Comment by leonidasv
18 days ago
That 1M tokens context window alone is going to kill a lot of RAG use cases. Crazy to see how we went from 4K tokens context windows (2023 ChatGPT-3.5) to 1M in less than 2 years.
18 days ago
That 1M tokens context window alone is going to kill a lot of RAG use cases. Crazy to see how we went from 4K tokens context windows (2023 ChatGPT-3.5) to 1M in less than 2 years.
We have heard this before when 100k and 200k were first being normalized by Anthropic way back when and I tend to be skeptical in general when it comes to such predictions, but in this case, I have to agree.
Having used the previews for the last few weeks with different tasks and personally designed challenges, what I found is that these models are not only capable of processing larger context windows on paper, but are also far better at actually handling long, dense, complex documents in full. Referencing back to something upon specific request, doing extensive rewrites in full whilst handling previous context, etc. These models also have handled my private needle in haystack-type challenges without issues as of yet, though those have been limited to roughly 200k in fairness. Neither Anthropics, OpenAIs, Deepseeks or previous Google models handled even 75k+ in any comparable manner.
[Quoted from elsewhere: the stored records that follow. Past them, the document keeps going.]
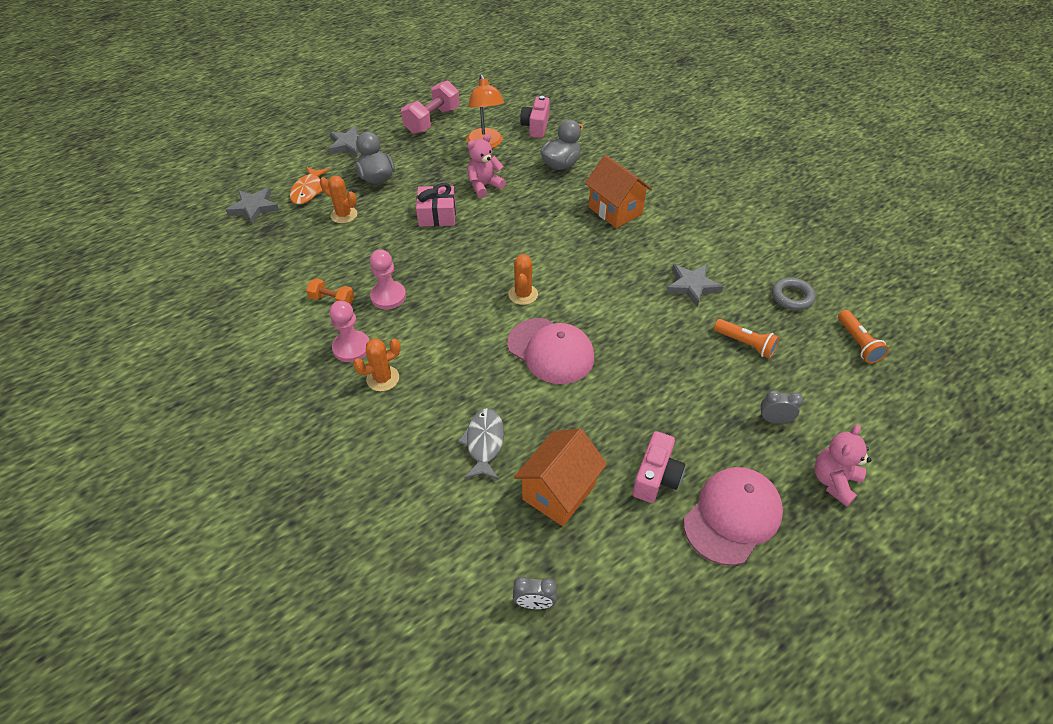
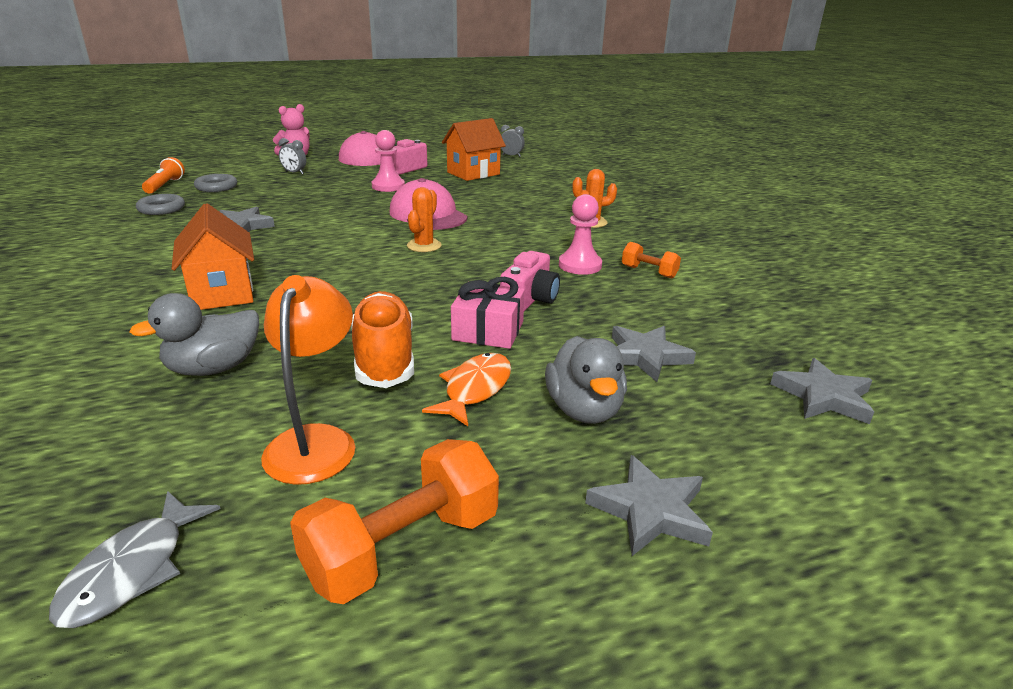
camera: 165 degrees left, 20 degrees down
orange fish [290,167,329,204] -> orange fish moved to [422,353,511,426]
orange cactus [320,176,357,223] -> grey star [612,326,696,382]
pink pawn [329,301,369,362] -> pink pawn moved to [371,130,405,192]
pink dumbbell [401,81,460,134] -> orange dumbbell [290,439,499,604]
grey fish [458,408,504,480] -> grey fish moved to [49,491,221,628]
pink teddy bear [467,134,506,198] -> orange shoe [351,291,414,388]
pink camera [520,96,550,138] -> pink camera moved to [500,251,560,311]
orange flashlight [714,319,780,359] -> none
none -> grey ring [194,174,237,192]

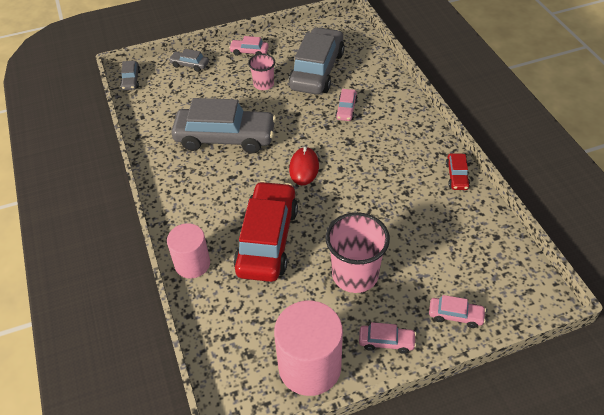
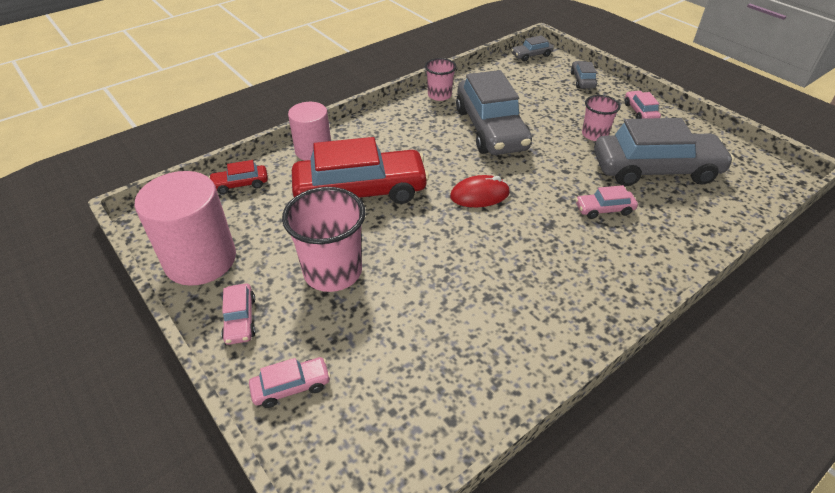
camera: 70 degrees right, 5 degrees down
pink car [429,295,486,328] -> pink car turned 105 degrees counterclockwise [249,357,331,408]
red car [446,153,470,190] -> red car moved to [209,160,268,194]
none -> pink cup [425,58,457,101]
Cost will of course remain a factor and will keep RAG a viable choice for a while, but for the first time I am tempted to agree that someone has delivered a solution which showcases that a larger context window can in many cases work reliably and far more seemlessly.
Is also the first time a Google model actually surprised me (positively), neither Bard, nor AI answers or any previous Gemini model had any appeal to me, even when testing specificially for what other claimed to be strenghts (such as Gemini 1.5s alleged Flutter expertise which got beaten by both OpenAI and Anthropics equivalent at the time).
That's not really my experience. Error rate goes up the more stuff you cram into the context, and processing gets both slower and more expensive with the amount of input tokens.
I'd say it makes sense to do RAG even if your stuff fits into context comfortably.
Try exp-1206. That thing works on large context.
> That 1M tokens context window
2M context window on Gemini 2.0 Pro: https://deepmind.google/technologies/gemini/pro/
> is going to kill a lot of RAG use cases.
I have a high level understanding of LLMs and am a generalist software engineer.
Can you elaborate on how exactly these insanely large (and now cheap) context windows will kill a lot of RAG use cases?
If a model has 4K input context and you have a document or code base with 40K, then you have to split it up. The system prompt, user prompt, and output token budget all eat into this. You might need hundreds of small pieces, which typically end up in a vector database for RAG retrieval.
With a million tokens you can shove several short books into the prompt and just skip all that. That’s an entire small-ish codebase.
A colleague used a HTML dump of every config and config policy from a Windows network, pasted it into Gemini and started asking questions. It’s just that easy now!
Maybe someone knows, what's the usual recommendation regarding big context windows? Is it safe to use it to the max, or performance will degrade and we should adapt the maximum to our use case?
Gemini can in theory handle 10M tokens, I remember they saying it in one of their presentations.